2. Space Colonization

Space colonization is the concept of permanent human habitation outside of Earth. Although hypothetical at the present time, there are many proposals and speculations about the first space colony. It is seen as a long-term goal of some national space programs. The first space colony may be on the Moon, or on Mars, or in a space habitat or elsewhere. Ample quantities of all the necessary materials, such as solar energy and water, are available from or on the Moon, Mars, near Earth asteroids or other planetary body. Building colonies in space would require access to water, food, space, people, construction materials, energy, transportation, communications, life support, simulated gravity, and radiation protection. It is likely the colonies would be located by proximity to such resources. The practice of space architecture seeks to transform spaceflight from a heroic test of human endurance to a normality within the bounds of comfortable experience.

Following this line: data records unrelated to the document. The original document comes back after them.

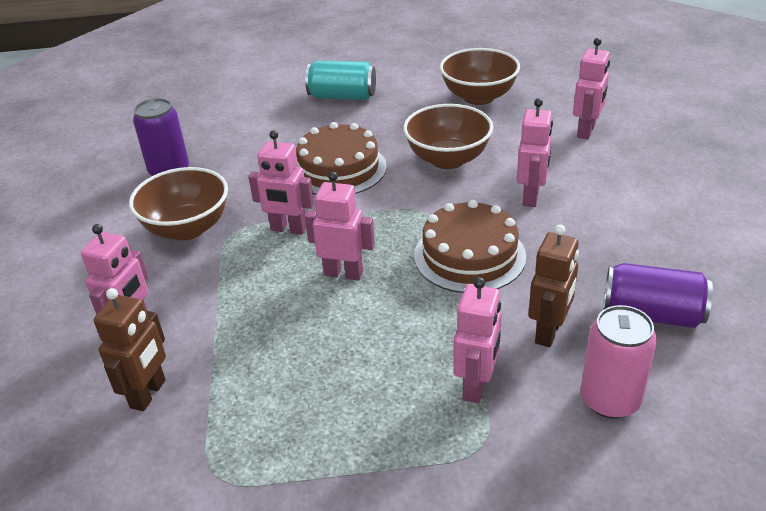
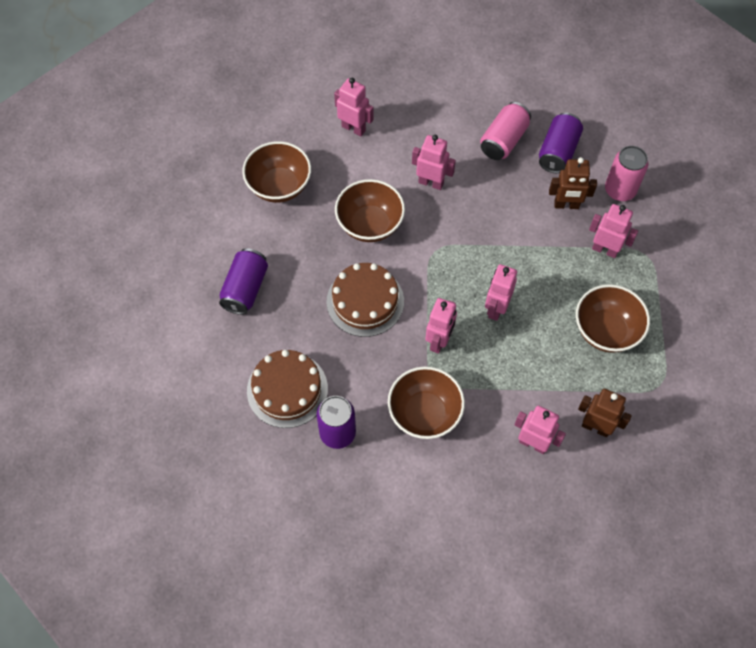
camera: 85 degrees left, 25 degrees up
(319, 396) = (606, 331): none -> brown bowl
(342, 96) = (245, 289): turquoise can -> purple can
(469, 256) = (489, 232): brown cake -> brown cake (287, 389)
(549, 332) = (566, 205): brown robot -> brown robot turned 150 degrees clockwise
(640, 254) = (503, 140): none -> pink can

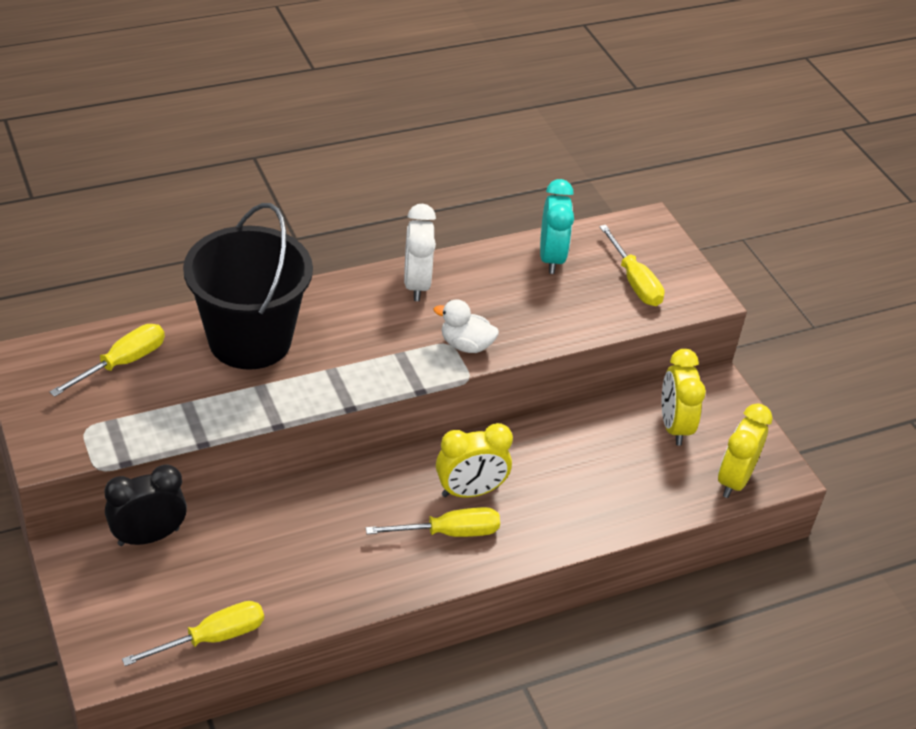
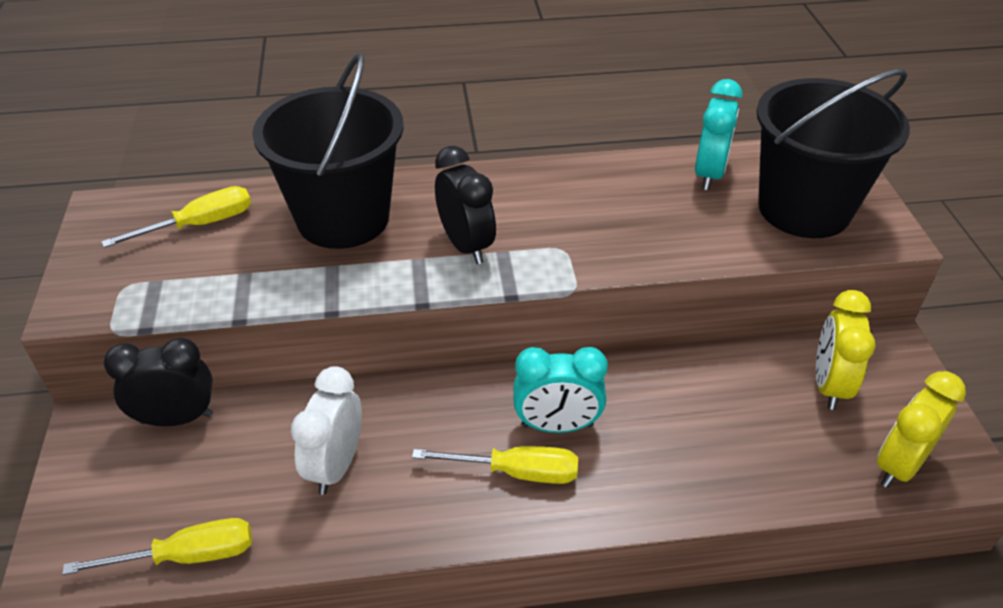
camera: 20 degrees right, 0 degrees up
(367, 351) = (466, 245): none -> black clock
(416, 284) = (547, 184): white clock -> white clock (336, 465)
(466, 345) = (582, 253): white duck -> none
(470, 491) = (557, 425): yellow clock -> turquoise clock
(634, 281) = (804, 209): yellow screwdriver -> black bucket

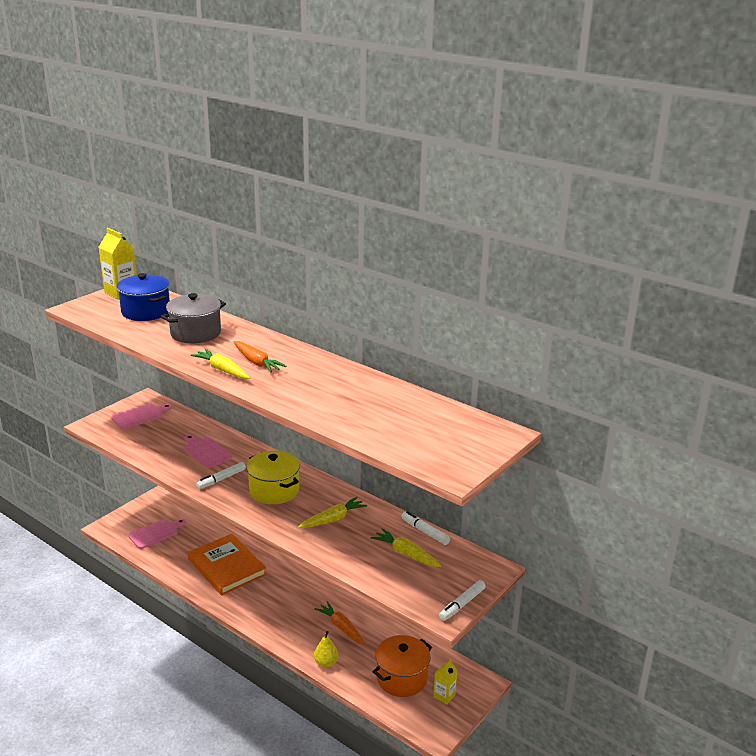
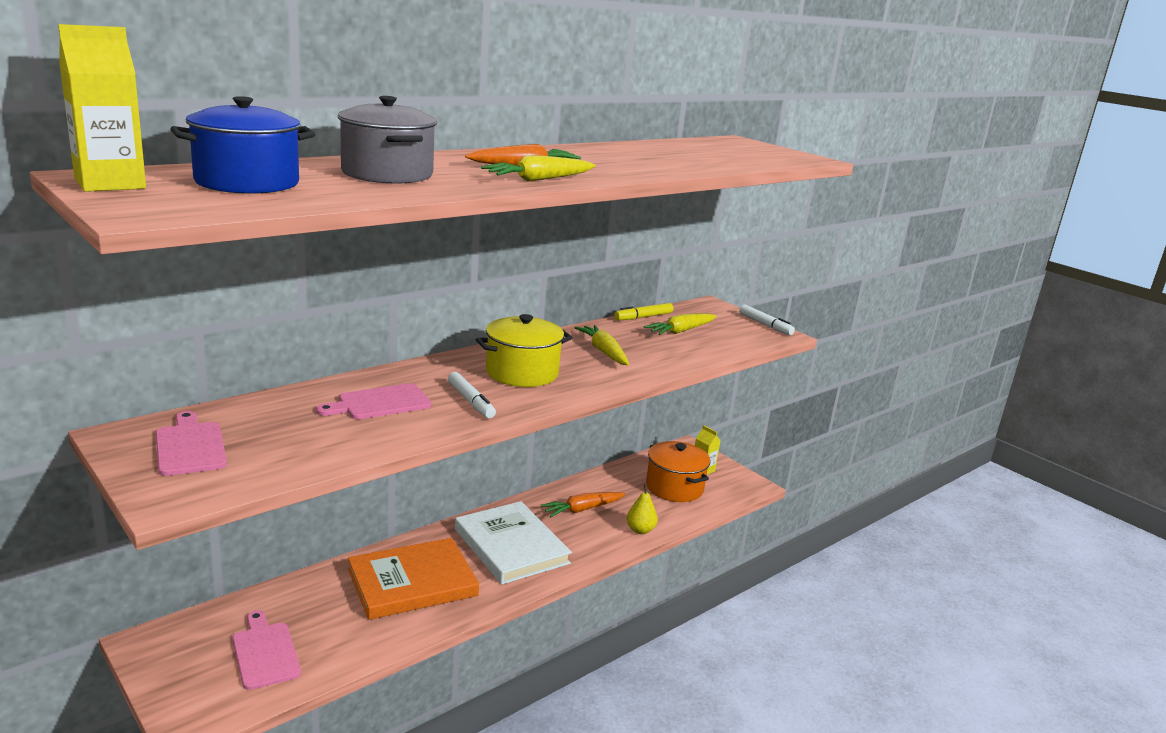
camera: 80 degrees left, 5 degrees down
(279, 600) = (511, 546): none -> white book
(425, 532) = (643, 317): white marker -> yellow marker

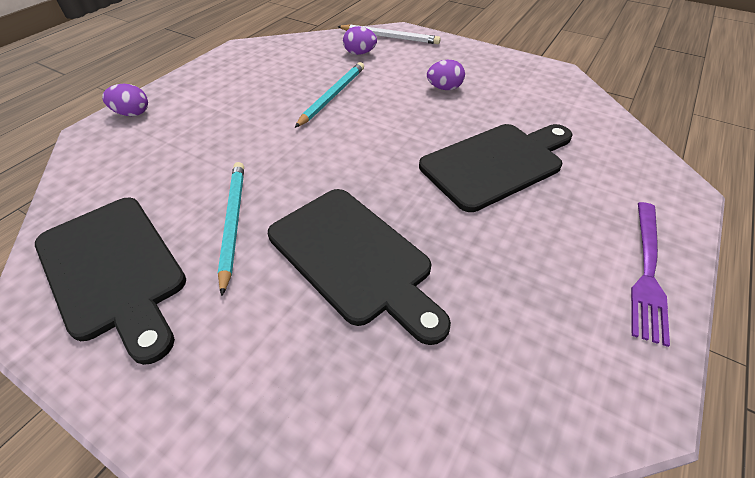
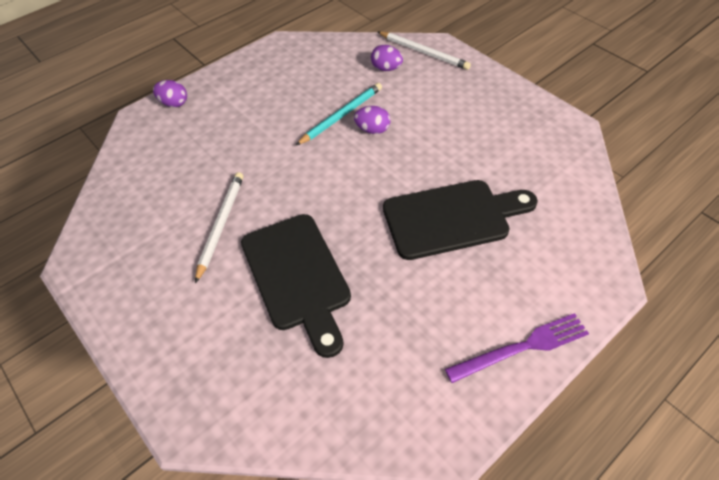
camera: 20 degrees right, 5 degrees up
(114, 269) = (132, 243): black cutting board -> none
(233, 222) = (221, 225): turquoise pencil -> white pencil
(444, 88) = (447, 126): purple egg -> purple egg (372, 130)
(647, 271) = (522, 347): purple fork -> purple fork turned 150 degrees counterclockwise

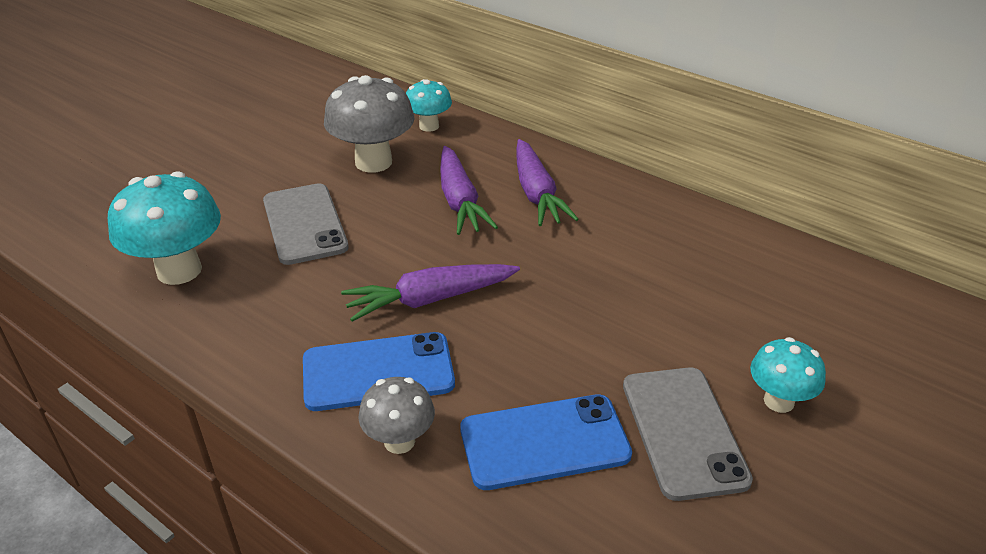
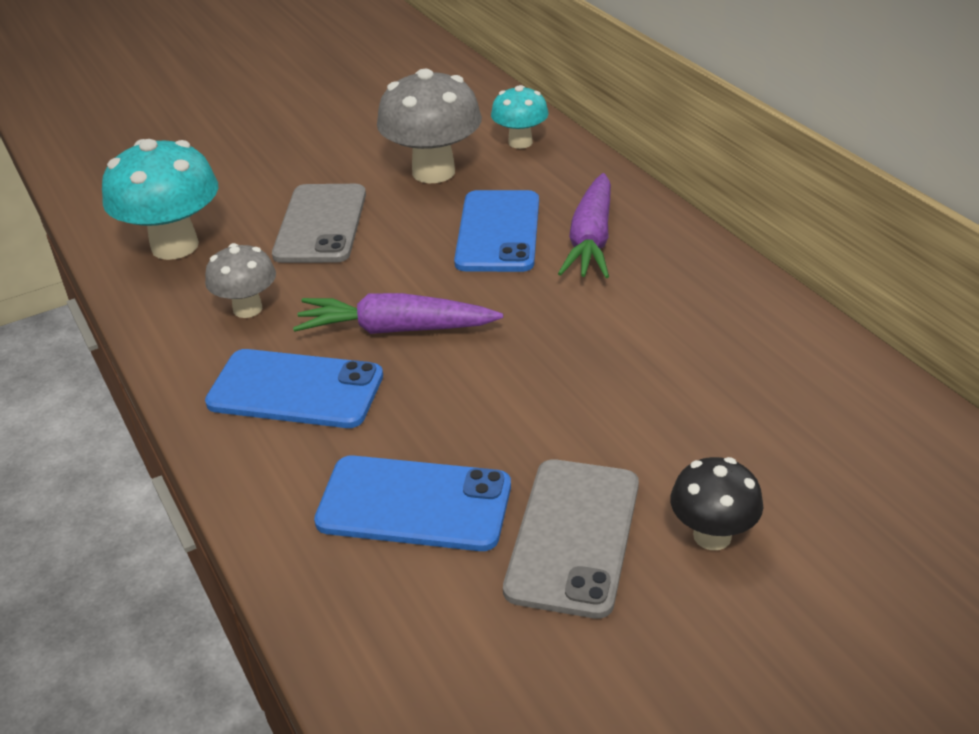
camera: 25 degrees right, 0 degrees up
(399, 441) = (271, 462): grey mushroom -> grey mushroom (247, 309)
(460, 201) = (498, 232): purple carrot -> blue phone
(778, 401) = (712, 536): turquoise mushroom -> black mushroom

1. Perpetual Motion (Infinite Energy)

Perpetual motion – the solution to all problems, describes hypothetical machines that operate or produce useful work indefinitely and, more generally, hypothetical machines that produce more work or energy than they consume, whether they might operate indefinitely or not. There is undisputed scientific consensus that perpetual motion would violate either the first law of thermodynamics, the second law of thermodynamics, or both. Machines which comply with both laws of thermodynamics but access energy from obscure sources are sometimes referred to as perpetual motion machines, although they do not meet the standard criteria for the name. Despite the fact that successful perpetual motion devices are physically impossible in terms of our current understanding of the laws of physics, the pursuit of perpetual motion remains popular. While the laws of physics are incomplete and stating that physical things are absolutely impossible is un-scientific. The conservation laws are particularly robust from a mathematical perspective. This was proved mathematically by Noether’s theorem. This means that if the laws of physics (not simply the current understanding of them, but the actual laws, which may still be undiscovered) and the various physical constants remain invariant over time — if the laws of the universe are fixed — then the conservation laws must hold.